Texto selecionado:

O trabalho em home office tornou-se uma realidade para muitas pessoas durante a pandemia, e a região de Piracicaba, em São Paulo, não ficou de fora dessa tendência. De acordo com o Instituto Brasileiro de Geografia e Estatística (IBGE), dados do Censo de 2022 revelaram que mais mulheres do que homens estavam trabalhando de casa na região. No total, 39.719 mulheres exerciam suas atividades remotamente, enquanto para os homens esse número era de 32.005.

Essa tendência se estende por todo o Estado de São Paulo, com 1.681.862 mulheres atuando em home office, em comparação com 1.515.421 homens. Esses números refletem uma mudança significativa na forma como as pessoas estão realizando suas atividades profissionais e trazem à tona questões importantes sobre gênero, trabalho e equilíbrio entre vida pessoal e profissional.

A professora da Faculdade de Ciências Sociais e pesquisadora do Observatório PUC-Campinas, Stela Cristina de Godoi, aponta que a sobrecarga com o trabalho doméstico e a função de cuidado familiar são fatores que influenciam a escolha das mulheres em trabalhar em home office. Essa realidade se reflete nas estatísticas das 18 cidades da região de Piracicaba, onde, mesmo em municípios onde há mais homens atuando remotamente, as mulheres ainda superam em números proporcionais.

Produtividade e benefícios do home office

Um exemplo dessa realidade é a história de Ana Paula Santos, uma desenvolvedora de software de 31 anos que mora em Piracicaba. Durante a pandemia, Ana Paula começou a trabalhar em uma empresa sediada em Hortolândia (SP) de forma remota e, mesmo após o período de distanciamento social, a empresa não exige trabalho presencial.

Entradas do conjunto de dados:
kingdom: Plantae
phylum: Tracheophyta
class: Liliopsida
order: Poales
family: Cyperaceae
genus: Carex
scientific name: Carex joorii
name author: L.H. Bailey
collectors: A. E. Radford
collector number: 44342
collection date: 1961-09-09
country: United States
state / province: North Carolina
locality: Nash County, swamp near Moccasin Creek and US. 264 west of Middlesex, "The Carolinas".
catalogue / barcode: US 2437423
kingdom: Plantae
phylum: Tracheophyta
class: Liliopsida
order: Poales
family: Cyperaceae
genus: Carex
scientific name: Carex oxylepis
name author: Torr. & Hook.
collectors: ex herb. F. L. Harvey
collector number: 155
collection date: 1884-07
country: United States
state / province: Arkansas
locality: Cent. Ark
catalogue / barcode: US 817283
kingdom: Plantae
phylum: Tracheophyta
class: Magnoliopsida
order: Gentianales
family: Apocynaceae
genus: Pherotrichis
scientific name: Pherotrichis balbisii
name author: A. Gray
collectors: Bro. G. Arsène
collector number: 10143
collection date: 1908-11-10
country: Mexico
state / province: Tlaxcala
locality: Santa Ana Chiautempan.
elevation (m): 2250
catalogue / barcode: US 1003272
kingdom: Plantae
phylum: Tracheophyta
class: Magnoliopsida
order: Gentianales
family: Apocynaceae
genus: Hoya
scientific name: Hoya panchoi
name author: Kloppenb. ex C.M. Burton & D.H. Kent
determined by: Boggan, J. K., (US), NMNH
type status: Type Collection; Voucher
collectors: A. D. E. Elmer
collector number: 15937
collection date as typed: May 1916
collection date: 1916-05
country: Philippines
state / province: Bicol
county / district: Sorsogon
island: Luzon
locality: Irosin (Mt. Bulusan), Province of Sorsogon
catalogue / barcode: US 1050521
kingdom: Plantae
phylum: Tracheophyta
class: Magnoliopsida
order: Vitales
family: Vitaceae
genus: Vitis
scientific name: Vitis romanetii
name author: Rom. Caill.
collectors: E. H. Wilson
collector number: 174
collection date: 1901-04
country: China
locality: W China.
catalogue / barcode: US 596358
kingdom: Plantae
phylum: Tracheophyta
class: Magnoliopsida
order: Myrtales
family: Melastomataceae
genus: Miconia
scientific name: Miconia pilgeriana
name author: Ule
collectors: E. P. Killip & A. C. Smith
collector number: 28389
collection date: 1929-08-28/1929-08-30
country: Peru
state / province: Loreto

Atividade 1:
Segundo o texto sobre home office, quantas mulheres exerciam suas atividades remotamente na região de Piracicaba?
Atividade 2:
Reproduza o trecho do texto sobre home office que começa em "Um exemplo dessa" e termina em "exige trabalho presencial.".
Os itens não precisam ser consultados.

Resultado 1:
39.719 mulheres.

Resultado 2:
Um exemplo dessa realidade é a história de Ana Paula Santos, uma desenvolvedora de software de 31 anos que mora em Piracicaba. Durante a pandemia, Ana Paula começou a trabalhar em uma empresa sediada em Hortolândia (SP) de forma remota e, mesmo após o período de distanciamento social, a empresa não exige trabalho presencial.